In [9]:
import pandas as pd
import folium
from geopy.geocoders import Nominatim
from geopy.extra.rate_limiter import RateLimiter
from functools import lru_cache

In [16]:
schools = pd.read_csv('./drive/MyDrive/New_home/schools.csv')
universities = pd.read_csv('./drive/MyDrive/New_home/universities.csv')


In [11]:
# prompt: I need to remove leading and trailing white spaces from the city and state column in both the schools and universities data frames

schools['city'] = schools['city'].str.strip()
schools['state'] = schools['state'].str.strip()

universities['city'] = universities['city'].str.strip()
universities['state'] = universities['state'].str.strip()


In [17]:
df = pd.merge(universities, schools, on=['city', 'state'], how='inner')
df.head(100)
df.to_csv('./drive/MyDrive/New_home/combined_data.csv')

In [13]:
# First, aggregate the data by city, combining universities, levels, and schools
agg_func = {
    'university': lambda x: list(x.unique()),
    'level': lambda x: list(x.unique()),
    'school': lambda x: list(x.unique())
}
grouped = df.groupby(['city', 'state']).agg(agg_func).reset_index()

# Function to determine the color of each dot
def determine_color(levels):
    if 'R1' in levels and 'R2' in levels:
        return 'blue'
    elif 'R1' in levels:
        return 'red'
    elif 'R2' in levels:
        return 'green'
    return 'gray'

# Create a geolocator with a specific, unique user-agent
geolocator = Nominatim(user_agent="my_unique_geocoder")

# Rate Limiter to manage request timing
geocode = RateLimiter(geolocator.geocode, min_delay_seconds=1)

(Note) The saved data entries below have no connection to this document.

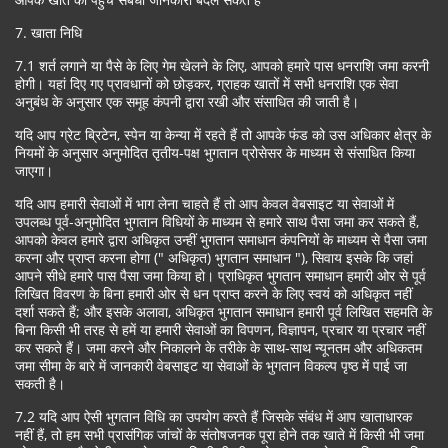
7. खाता निधि
7.1 शर्त लगाने या पैसे के लिए गेम खेलने के लिए, आपको हमारे पास धनराशि जमा करनी
होगी। यहां दिए गए प्रावधानों को छोड़कर, ग्राहक खातों में सभी धनराशि एक सेवा
अनुबंध के अनुसार एक समूह कंपनी द्वारा रखी और संसाधित की जाती है।
यदि आप ग्रेट ब्रिटेन, स्पेन या केन्या में रहते हैं तो आपके फंड को उस अधिकार क्षेत्र के
नियमों के अनुसार अनुमोदित तृतीय-पक्ष भुगतान प्रोसेसर के माध्यम से संसाधित किया
जाएगा।
यदि आप हमारी सेवाओं में भाग लेना चाहते हैं तो आप केवल वेबसाइट या सेवाओं में
उपलब्ध पूर्व-अनुमोदित भुगतान विधियों के माध्यम से हमारे साथ पैसा जमा कर सकते हैं,
आपको केवल हमारे द्वारा अधिकृत उन्हीं भुगतान समाधान कंपनियों के माध्यम से पैसा जमा
करना और प्राप्त करना होगा (" अधिकृत) भुगतान समाधान "), सिवाय इसके कि जहां
आपने सीधे हमारे पास पैसा जमा किया हो। प्राधिकृत भुगतान समाधान हमारी ओर से पूर्व
लिखित विवरण के बिना हमारी ओर से धन प्राप्त करने के लिए स्वयं को अधिकृत नहीं
दर्शा सकते हैं; और इसके अलावा, अधिकृत भुगतान समाधान हमारी पूर्व लिखित सहमति के
बिना किसी भी तरह से हमें या हमारी सेवाओं का विपणन, विज्ञापन, प्रचार या प्रचार नहीं
कर सकते हैं। जमा करने और निकालने के तरीके के साथ-साथ न्यूनतम और अधिकतम
जमा सीमा के बारे में जानकारी वेबसाइट या सेवाओं के भुगतान विकल्प पृष्ठ में पाई जा
सकती है।
7.2 यदि आप ऐसी भुगतान विधि का उपयोग करते हैं जिसके संबंध में आप खाताधारक
नहीं हैं, तो हम सभी प्रासंगिक जांचों के संतोषजनक पूरा होने तक खाते में किसी भी जमा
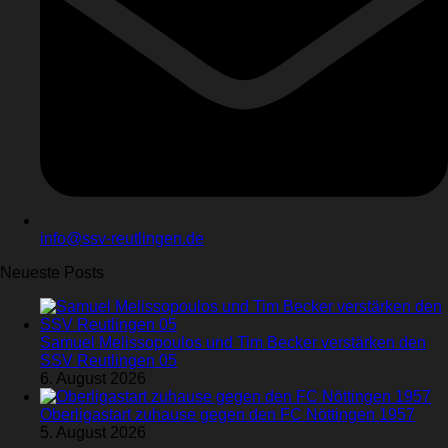
info@ssv-reutlingen.de
Neueste Posts
Samuel Melissopoulos und Tim Becker verstärken den
SSV Reutlingen 05
6. August 2026
Oberligastart zuhause gegen den FC Nöttingen 1957
5. August 2026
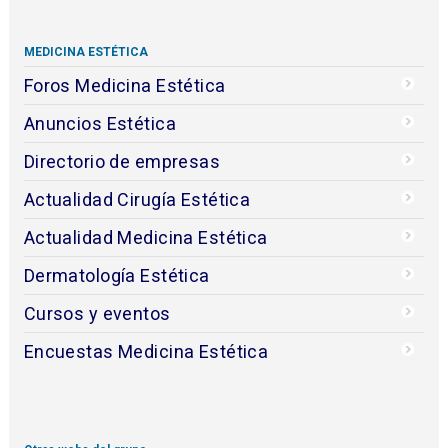
MEDICINA ESTÉTICA
Foros Medicina Estética
Anuncios Estética
Directorio de empresas
Actualidad Cirugía Estética
Actualidad Medicina Estética
Dermatología Estética
Cursos y eventos
Encuestas Medicina Estética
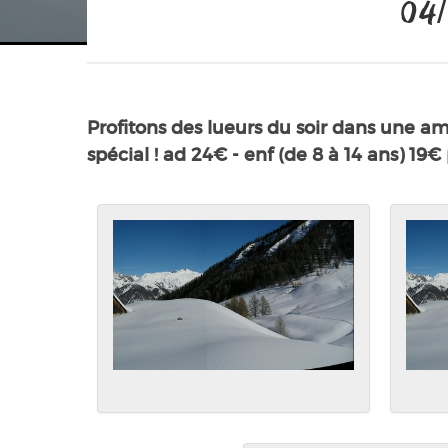
04/
Profitons des lueurs du soir dans une a
spécial ! ad 24€ - enf (de 8 à 14 ans) 19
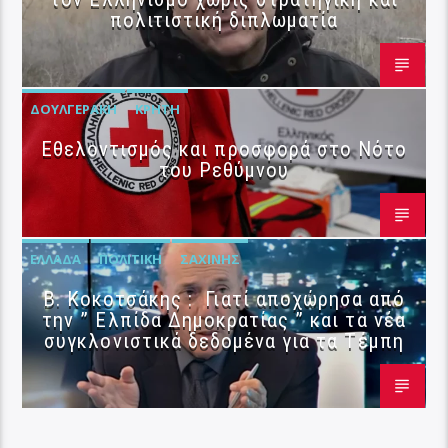
πολιτιστική διπλωματία
ΔΟΥΛΓΕΡΆΚΗ
ΚΡΉΤΗ
Εθελοντισμός και προσφορά στο Νότο
του Ρεθύμνου
ΕΛΛΆΔΑ
ΠΟΛΙΤΙΚΉ
ΣΑΧΊΝΗΣ
Β. Κοκοτσάκης : Γιατί αποχώρησα από
την ” Ελπίδα Δημοκρατίας ” και τα νέα
συγκλονιστικά δεδομένα για τα Τέμπη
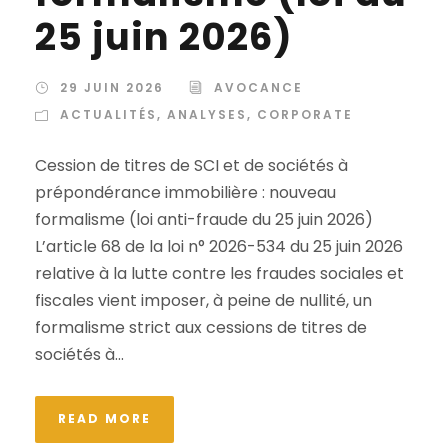
25 juin 2026)
29 JUIN 2026
AVOCANCE
ACTUALITÉS
,
ANALYSES
,
CORPORATE
Cession de titres de SCI et de sociétés à
prépondérance immobilière : nouveau
formalisme (loi anti-fraude du 25 juin 2026)
L’article 68 de la loi n° 2026-534 du 25 juin 2026
relative à la lutte contre les fraudes sociales et
fiscales vient imposer, à peine de nullité, un
formalisme strict aux cessions de titres de
sociétés à...
READ MORE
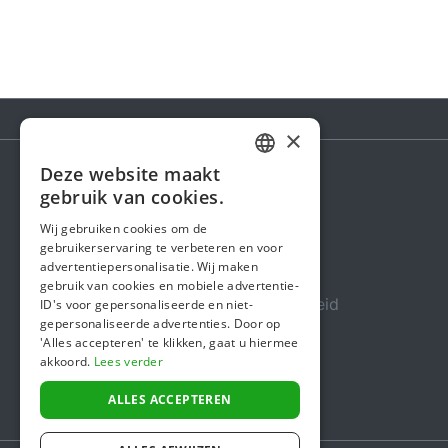
×
Deze website maakt
DUTCH
gebruik van cookies.
Steunactie
FRENCH
Wij gebruiken cookies om de
Over ons
gebruikerservaring te verbeteren en voor
ENGLISH
advertentiepersonalisatie. Wij maken
In de media
gebruik van cookies en mobiele advertentie-
Veiligheid & Betrouwbaarheid
ID's voor gepersonaliseerde en niet-
gepersonaliseerde advertenties. Door op
Algemene voorwaarden
'Alles accepteren' te klikken, gaat u hiermee
akkoord.
Lees verder
Privacybeleid
Cookiebeleid
ALLES ACCEPTEREN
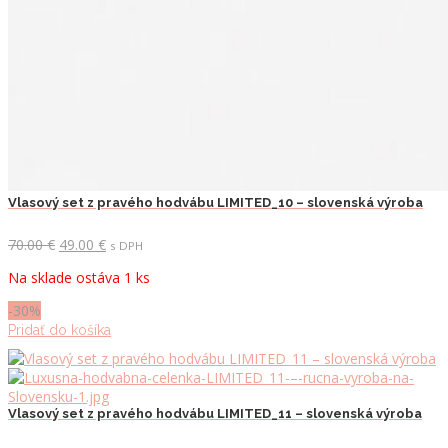
Vlasový set z pravého hodvábu LIMITED_10 – slovenská výroba
Pôvodná
Aktuálna
70.00
€
49.00
€
s DPH
cena
cena
Na sklade ostáva 1 ks
bola:
je:
70.00 €.
49.00 €.
-30%
Pridať do košíka
Vlasový set z pravého hodvábu LIMITED_11 – slovenská výroba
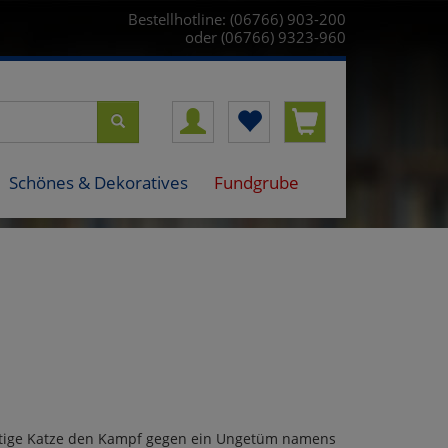
Bestellhotline: (06766) 903-200
oder (06766) 9323-960
Schönes & Dekoratives
Fundgrube
mutige Katze den Kampf gegen ein Ungetüm namens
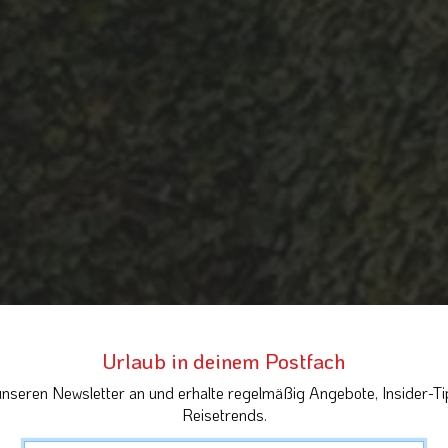
Urlaub in deinem Postfach
unseren Newsletter an und erhalte regelmäßig Angebote, Insider-Ti
Reisetrends.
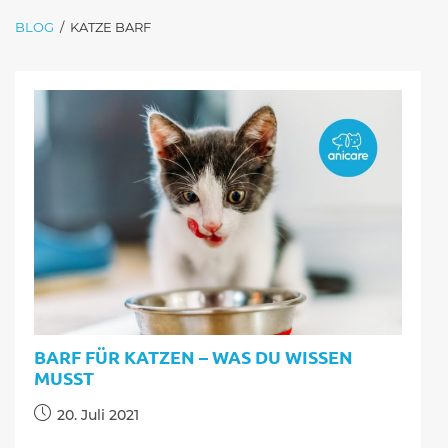
WEITERLESEN
BLOG
/
KATZE BARF
BARF FÜR KATZEN – WAS DU WISSEN
MUSST
Beitrag
20. Juli 2021
veröffentlicht:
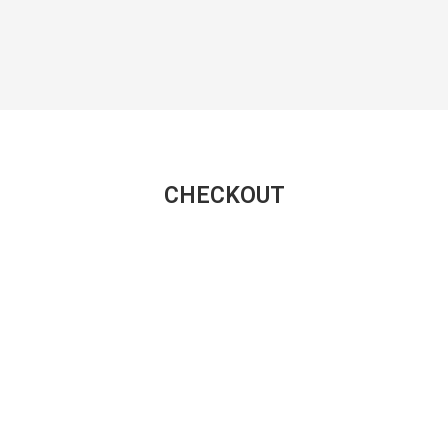
CHECKOUT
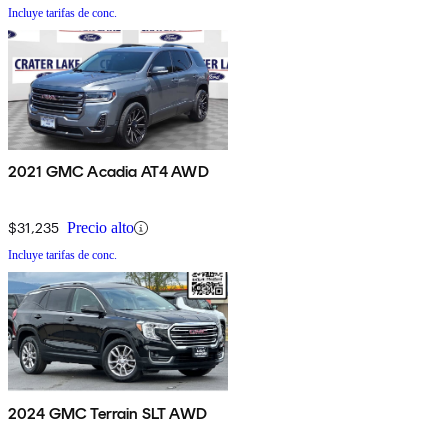
Incluye tarifas de conc.
2021 GMC Acadia AT4 AWD
$31,235
Precio alto
Incluye tarifas de conc.
2024 GMC Terrain SLT AWD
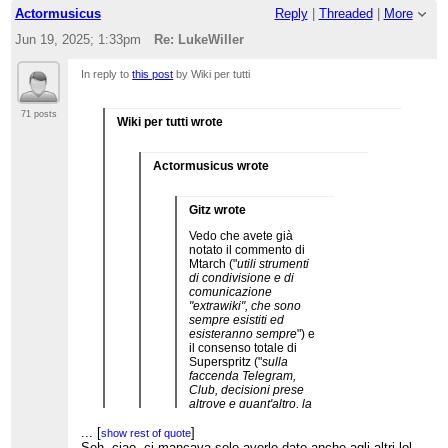
Actormusicus
Reply
|
Threaded
|
More
Jun 19, 2025; 1:33pm
Re: LukeWiller
In reply to
this post
by Wiki per tutti
71 posts
Wiki per tutti wrote
Actormusicus wrote
Gitz wrote
Vedo che avete già
notato il commento di
Mtarch ("
utili strumenti
di condivisione e di
comunicazione
"extrawiki", che sono
sempre esistiti ed
esisteranno sempre
") e
il consenso totale di
Superspritz ("
sulla
faccenda Telegram,
Club, decisioni prese
altrove e quant'altro, la
penso esattamente
...
[
]
come Mtarch11, del cui
show rest of quote
intervento sottoscrivo
Seh, ciao, ci mancava solo averlo dato anche agli altri lol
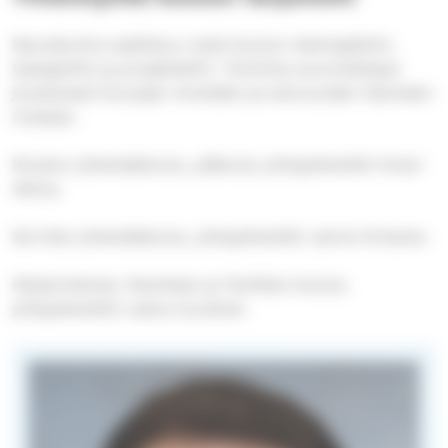
Seurakunta osallistuu myös koulun teemapäiviin,
työpajoihin ja projekteihin. Toiminta suunnitellaan
joustavasti koulujen toiveiden ja lukuvuoden tilanteen
mukaan.
Roukon yhtenäiskoulu, yläkoulu yhteyshenkilö Ilmari
Veima.
Sorrilan yhtenäiskoulu, yhteyshenkilö Janne Virtanen.
Kärjenniemen, Rauhalan ja Tarttilan koulut,
yhteyshenkilö Leena Uurainen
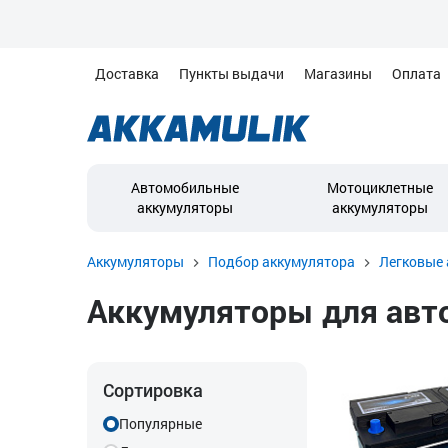
Доставка
Пункты выдачи
Магазины
Оплата
Автомобильные
Мотоциклетные
аккумуляторы
аккумуляторы
Аккумуляторы
Подбор аккумулятора
Легковые 
Аккумуляторы для авто
Сортировка
Популярные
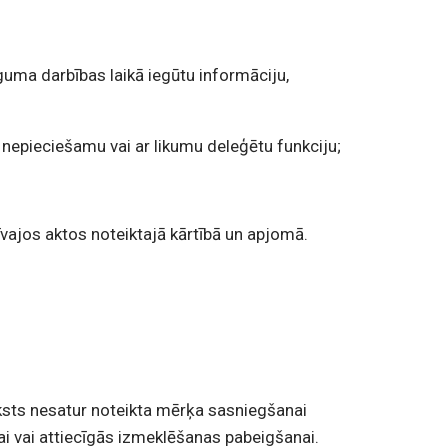
uma darbības laikā iegūtu informāciju,
ei nepieciešamu vai ar likumu deleģētu funkciju;
ajos aktos noteiktajā kārtībā un apjomā.
aksts nesatur noteikta mērķa sasniegšanai
i vai attiecīgās izmeklēšanas pabeigšanai.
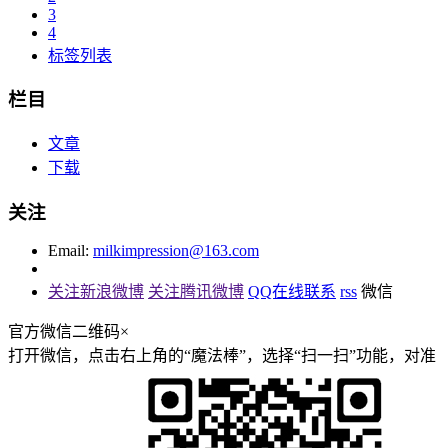
3
4
标签列表
栏目
文章
下载
关注
Email:
milkimpression@163.com
关注新浪微博
关注腾讯微博
QQ在线联系
rss
微信
官方微信二维码
×
打开微信，点击右上角的“魔法棒”，选择“扫一扫”功能，对准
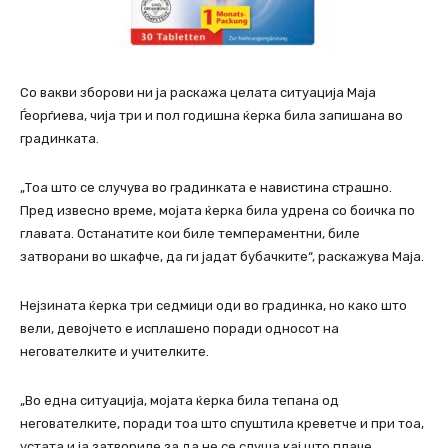
Со вакви зборови ни ја раскажа целата ситуација Маја
Ѓеорѓиева, чија три и пол годишна ќерка била запишана во
градинката.
„Тоа што се случува во градинката е навистина страшно.
Пред извесно време, мојата ќерка била удрена со боичка по
главата. Останатите кои биле темпераментни, биле
затворани во шкафче, да ги јадат бубачките“, раскажува Маја.
Нејзината ќерка три седмици оди во градинка, но како што
вели, девојчето е исплашено поради односот на
негователките и учителките.
„Во една ситуација, мојата ќерка била тепана од
негователките, поради тоа што спуштила креветче и при тоа,
устата и ја затвориле за да не се слуша кај што плаче.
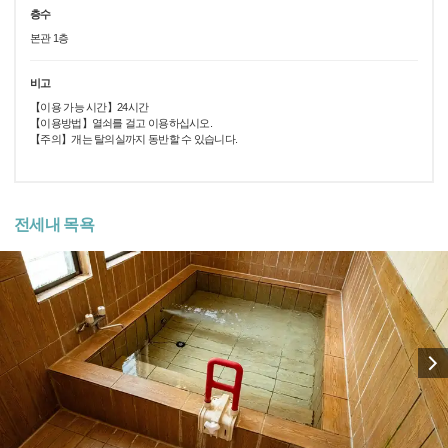
층수
본관 1층
비고
【이용 가능 시간】24시간
【이용방법】열쇠를 걸고 이용하십시오.
【주의】개는 탈의실까지 동반할 수 있습니다.
전세내 목욕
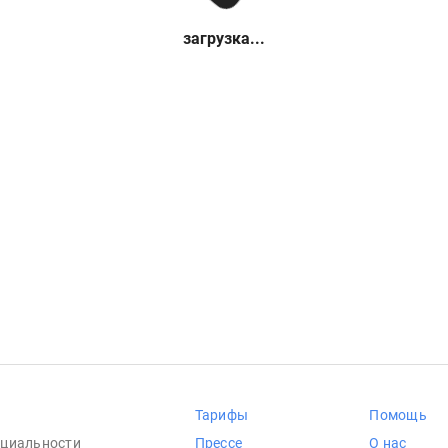
загрузка...
Тарифы
Помощь
циальности
Прессе
О нас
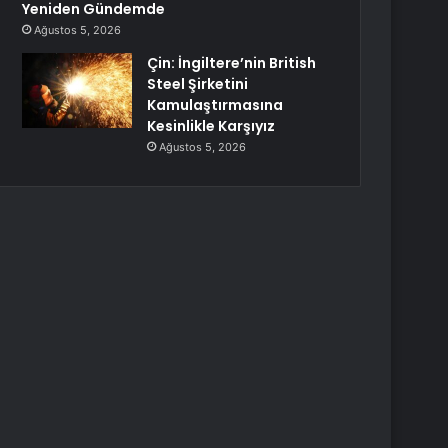
Yeniden Gündemde
Ağustos 5, 2026
Çin: İngiltere’nin British
Steel Şirketini
Kamulaştırmasına
Kesinlikle Karşıyız
Ağustos 5, 2026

# Function to cache geocode results to avoid unnecessary requests
@lru_cache(maxsize=1000)
def get_location(query):
    return geocode(query)

# Applying geocoding with caching
grouped['location'] = grouped.apply(lambda row: get_location(f"{row['city']}, {row['state']}"), axis=1)
grouped['lat'] = grouped['location'].apply(lambda loc: loc.latitude if loc else None)
grouped['lon'] = grouped['location'].apply(lambda loc: loc.longitude if loc else None)
grouped['color'] = grouped['level'].apply(determine_color)

# Creating the map
m = folium.Map(location=[39.8283, -98.5795], zoom_start=4)  # Center of the US

for _, row in grouped.iterrows():
    if pd.notna(row['lat']) and pd.notna(row['lon']):
        tooltip_content = f"<strong>{row['city']}</strong><br/>" + \
                          "Universities:<br/>" + "<br/>".join([f"• {uni} ({lvl})" for uni, lvl in zip(row['university'], row['level'])]) + \
                          "<br/>Schools:<br/>" + "<br/>".join([f"• {school}" for school in row['school']])
        popup_content = f"""
        <div style='width:350px; height:auto; overflow:auto; font-size:12px;'>
            <strong>{row['city']}, {row['state']}</strong><br>
            <div style='width:100%;'>
                <strong>Universities:</strong><br>
                {'<br>'.join([f"• {uni} ({lvl})" for uni, lvl in zip(row['university'], row['level'])])}
                <br><strong>Schools:</strong><br>
                {'<br>'.join([f"• {school}" for school in row['school']])}
            </div>
        </div>
        """
        popup = folium.Popup(popup_content, max_width=350)
        folium.CircleMarker(
            location=[row['lat'], row['lon']],
            radius=5,
            color=row['color'],
            fill=True,
            fill_color=row['color'],
            popup=popup
        ).add_to(m).add_child(folium.Tooltip(tooltip_content))

# Display the map
m




In [14]:
m.save('./drive/MyDrive/New_home/map.html')